╭─ Text under study
December 7th, 2006 13:50
My comment is that it is usually difficult for us women to identify when we have screwed up and to correct it/ smooth over it in a timely manner BECAUSE the guy(s) will inevitably do something stupid soon after we eff up (quite possibly in response). And this shifts the balance such that we forget/ blow off our need to apologize and make ammends. Basically, we dont have the time to make it up before something of more importance goes down that we “feel the need” to deal with.
December 7th, 2006 15:19
Earlier, I has a comment and I think the innanets ate it. But in short, yeah we know. And if we give a damn, we spring into action to try to correct the wrong. Whereas men seem to be more likely to stand there like a deer in the headlights when they do something wrong hoping that it will all just pass without them doing anything to fix the issue. then again, maybe they do that because they just don’t care.
December 8th, 2006 10:12
I use to screw up alot, and go “and WHAT”? That came from years of being with a joker who did the same. Since I didn’t like how that mess felt, I just stopped doing it, so I wouldn’t have to act out of character trying to make up for it. Righting a wrong and learning how to perfect a lie took up too much energy.
December 17th, 2006 12:58
Well, I can say that sometimes I do know and sometimes I dont. I know when Ive done something truly, TRULY fucked up; that shits so obvious that I cant even lie to myself.
But oftimes, I find myself in situations like Im in now: I have no clue. I know there are two people in a relationship, so both play a part in maintaining it. But a few weeks ago, dude started that classic “fading away” you menfolks are so fond of. We finally ended it, but I can honestly say I dont know what I could have done differently. To be honest, Id really like more input from him - what and if I did anything jacked up. But in my experience, in situations like this, they never tell you, so you never really know. Id like to know, so that I can work on myself.
I like your blog, so Ill keep reading!
╰─
[Requirement 1] Transcribe the part of the blog comments that opens with the words containing "December 17th, 2006" and closes with "work on myself.".
[Requirement 2] In the blog comments, what does the December 8th, 2006 writer say took up too much energy?
The entries that follow were taken from a different source than the blog comments.
╭─ Data section
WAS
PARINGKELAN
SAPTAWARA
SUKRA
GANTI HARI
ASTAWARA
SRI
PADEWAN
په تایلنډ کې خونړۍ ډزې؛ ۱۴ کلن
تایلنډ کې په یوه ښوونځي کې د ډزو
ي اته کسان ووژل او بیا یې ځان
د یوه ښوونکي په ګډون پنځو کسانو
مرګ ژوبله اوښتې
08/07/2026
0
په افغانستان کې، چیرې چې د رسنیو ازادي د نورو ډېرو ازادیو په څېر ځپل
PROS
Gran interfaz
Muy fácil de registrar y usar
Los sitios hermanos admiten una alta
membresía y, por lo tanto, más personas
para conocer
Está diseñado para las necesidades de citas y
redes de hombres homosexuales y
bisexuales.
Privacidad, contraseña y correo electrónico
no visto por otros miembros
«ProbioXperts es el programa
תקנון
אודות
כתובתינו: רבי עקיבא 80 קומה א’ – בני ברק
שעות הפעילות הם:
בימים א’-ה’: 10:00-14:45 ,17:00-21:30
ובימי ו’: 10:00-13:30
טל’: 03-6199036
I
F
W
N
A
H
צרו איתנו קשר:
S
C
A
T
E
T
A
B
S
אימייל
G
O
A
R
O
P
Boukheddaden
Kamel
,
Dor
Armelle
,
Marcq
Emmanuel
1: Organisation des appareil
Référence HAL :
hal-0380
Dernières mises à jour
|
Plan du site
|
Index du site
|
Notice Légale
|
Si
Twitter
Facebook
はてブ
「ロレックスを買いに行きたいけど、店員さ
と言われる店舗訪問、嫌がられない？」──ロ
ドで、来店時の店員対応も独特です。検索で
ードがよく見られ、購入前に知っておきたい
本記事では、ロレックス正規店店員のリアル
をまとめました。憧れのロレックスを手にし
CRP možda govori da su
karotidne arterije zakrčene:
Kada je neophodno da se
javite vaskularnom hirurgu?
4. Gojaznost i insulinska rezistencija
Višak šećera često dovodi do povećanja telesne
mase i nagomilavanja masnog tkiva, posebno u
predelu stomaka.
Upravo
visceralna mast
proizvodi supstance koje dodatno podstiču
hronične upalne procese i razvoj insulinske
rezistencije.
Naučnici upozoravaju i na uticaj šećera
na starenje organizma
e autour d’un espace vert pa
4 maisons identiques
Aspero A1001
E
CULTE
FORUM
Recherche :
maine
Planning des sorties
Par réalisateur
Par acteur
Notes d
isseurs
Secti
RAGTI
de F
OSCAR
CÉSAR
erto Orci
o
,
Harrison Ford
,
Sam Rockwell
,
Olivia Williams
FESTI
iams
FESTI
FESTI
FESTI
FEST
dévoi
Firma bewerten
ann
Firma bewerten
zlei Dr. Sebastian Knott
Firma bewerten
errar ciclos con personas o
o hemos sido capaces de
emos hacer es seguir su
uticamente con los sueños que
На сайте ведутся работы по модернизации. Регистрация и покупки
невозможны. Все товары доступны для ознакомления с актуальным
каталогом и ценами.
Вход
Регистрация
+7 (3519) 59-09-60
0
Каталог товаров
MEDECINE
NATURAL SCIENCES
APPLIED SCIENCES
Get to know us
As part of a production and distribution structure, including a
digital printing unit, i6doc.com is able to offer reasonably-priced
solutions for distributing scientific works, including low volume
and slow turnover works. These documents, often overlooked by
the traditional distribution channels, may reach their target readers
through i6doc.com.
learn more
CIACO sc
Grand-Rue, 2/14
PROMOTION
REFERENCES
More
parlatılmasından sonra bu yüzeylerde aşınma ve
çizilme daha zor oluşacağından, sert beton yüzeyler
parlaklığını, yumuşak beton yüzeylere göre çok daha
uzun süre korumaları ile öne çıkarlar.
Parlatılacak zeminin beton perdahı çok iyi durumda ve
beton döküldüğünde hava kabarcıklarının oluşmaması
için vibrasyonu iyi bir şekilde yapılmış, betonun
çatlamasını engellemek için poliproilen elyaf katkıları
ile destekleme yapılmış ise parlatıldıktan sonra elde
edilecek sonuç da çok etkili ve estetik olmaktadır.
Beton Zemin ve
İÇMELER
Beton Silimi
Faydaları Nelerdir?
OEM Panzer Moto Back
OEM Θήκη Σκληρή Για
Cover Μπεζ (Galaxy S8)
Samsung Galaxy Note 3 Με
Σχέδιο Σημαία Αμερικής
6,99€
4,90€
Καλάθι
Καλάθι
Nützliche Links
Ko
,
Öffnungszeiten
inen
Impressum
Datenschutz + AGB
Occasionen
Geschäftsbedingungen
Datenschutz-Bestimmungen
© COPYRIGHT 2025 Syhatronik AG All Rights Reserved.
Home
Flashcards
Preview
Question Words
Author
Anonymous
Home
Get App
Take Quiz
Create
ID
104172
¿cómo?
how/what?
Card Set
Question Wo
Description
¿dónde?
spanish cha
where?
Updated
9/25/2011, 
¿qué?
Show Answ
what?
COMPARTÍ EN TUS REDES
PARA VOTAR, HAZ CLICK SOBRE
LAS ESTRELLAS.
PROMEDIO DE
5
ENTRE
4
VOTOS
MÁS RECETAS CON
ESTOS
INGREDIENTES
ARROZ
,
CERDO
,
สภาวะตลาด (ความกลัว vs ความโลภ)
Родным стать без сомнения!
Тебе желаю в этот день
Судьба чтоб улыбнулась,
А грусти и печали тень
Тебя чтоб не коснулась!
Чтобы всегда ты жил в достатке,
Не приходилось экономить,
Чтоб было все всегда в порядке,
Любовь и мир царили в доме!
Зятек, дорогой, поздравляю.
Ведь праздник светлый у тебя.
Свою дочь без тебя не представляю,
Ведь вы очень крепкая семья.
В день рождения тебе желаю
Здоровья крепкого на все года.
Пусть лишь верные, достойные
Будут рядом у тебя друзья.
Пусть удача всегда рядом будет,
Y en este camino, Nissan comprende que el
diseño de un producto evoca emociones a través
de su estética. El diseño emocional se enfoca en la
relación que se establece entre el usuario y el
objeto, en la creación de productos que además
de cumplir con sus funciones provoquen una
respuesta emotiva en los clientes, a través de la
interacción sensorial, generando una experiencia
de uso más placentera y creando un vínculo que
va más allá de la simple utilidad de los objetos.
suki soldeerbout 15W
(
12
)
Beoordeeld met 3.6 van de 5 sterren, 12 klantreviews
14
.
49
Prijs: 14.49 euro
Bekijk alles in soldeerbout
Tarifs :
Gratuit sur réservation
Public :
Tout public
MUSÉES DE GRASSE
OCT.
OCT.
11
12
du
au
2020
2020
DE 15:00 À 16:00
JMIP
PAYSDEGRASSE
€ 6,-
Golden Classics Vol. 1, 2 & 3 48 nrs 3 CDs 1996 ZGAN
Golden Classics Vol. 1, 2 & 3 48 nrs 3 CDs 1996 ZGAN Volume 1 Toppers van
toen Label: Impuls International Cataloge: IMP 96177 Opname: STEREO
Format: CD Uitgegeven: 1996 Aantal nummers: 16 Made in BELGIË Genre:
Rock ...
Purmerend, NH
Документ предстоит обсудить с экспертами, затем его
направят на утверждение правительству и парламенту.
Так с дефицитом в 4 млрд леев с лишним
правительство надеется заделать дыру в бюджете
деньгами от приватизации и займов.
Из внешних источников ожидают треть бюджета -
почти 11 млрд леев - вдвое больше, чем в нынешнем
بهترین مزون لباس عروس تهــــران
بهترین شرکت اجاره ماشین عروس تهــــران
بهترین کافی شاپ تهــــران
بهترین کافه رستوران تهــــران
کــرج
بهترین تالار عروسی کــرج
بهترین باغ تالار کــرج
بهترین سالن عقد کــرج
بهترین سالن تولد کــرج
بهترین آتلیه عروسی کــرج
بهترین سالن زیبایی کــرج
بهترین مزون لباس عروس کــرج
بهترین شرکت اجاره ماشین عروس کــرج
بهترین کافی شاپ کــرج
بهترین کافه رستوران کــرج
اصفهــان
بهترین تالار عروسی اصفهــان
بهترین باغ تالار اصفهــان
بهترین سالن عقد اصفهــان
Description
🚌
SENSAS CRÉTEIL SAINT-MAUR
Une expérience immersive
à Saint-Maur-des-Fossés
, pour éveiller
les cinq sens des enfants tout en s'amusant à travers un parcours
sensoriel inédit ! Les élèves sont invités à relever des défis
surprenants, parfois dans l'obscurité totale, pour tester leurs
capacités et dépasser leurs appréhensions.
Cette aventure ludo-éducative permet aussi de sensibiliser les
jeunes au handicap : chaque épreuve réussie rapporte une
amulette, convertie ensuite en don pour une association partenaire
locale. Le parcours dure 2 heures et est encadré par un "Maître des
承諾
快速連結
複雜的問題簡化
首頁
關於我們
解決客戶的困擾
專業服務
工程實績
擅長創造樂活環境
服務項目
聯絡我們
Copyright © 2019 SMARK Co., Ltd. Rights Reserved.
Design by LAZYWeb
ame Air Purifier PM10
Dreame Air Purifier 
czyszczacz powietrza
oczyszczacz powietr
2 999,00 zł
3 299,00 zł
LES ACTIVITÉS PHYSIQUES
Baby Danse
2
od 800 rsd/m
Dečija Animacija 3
╰─
[Your solution 1]
December 17th, 2006 12:58
Well, I can say that sometimes I do know and sometimes I dont. I know when Ive done something truly, TRULY fucked up; that shits so obvious that I cant even lie to myself.
But oftimes, I find myself in situations like Im in now: I have no clue. I know there are two people in a relationship, so both play a part in maintaining it. But a few weeks ago, dude started that classic “fading away” you menfolks are so fond of. We finally ended it, but I can honestly say I dont know what I could have done differently. To be honest, Id really like more input from him - what and if I did anything jacked up. But in my experience, in situations like this, they never tell you, so you never really know. Id like to know, so that I can work on myself.

[Your solution 2] Righting a wrong and learning how to perfect a lie.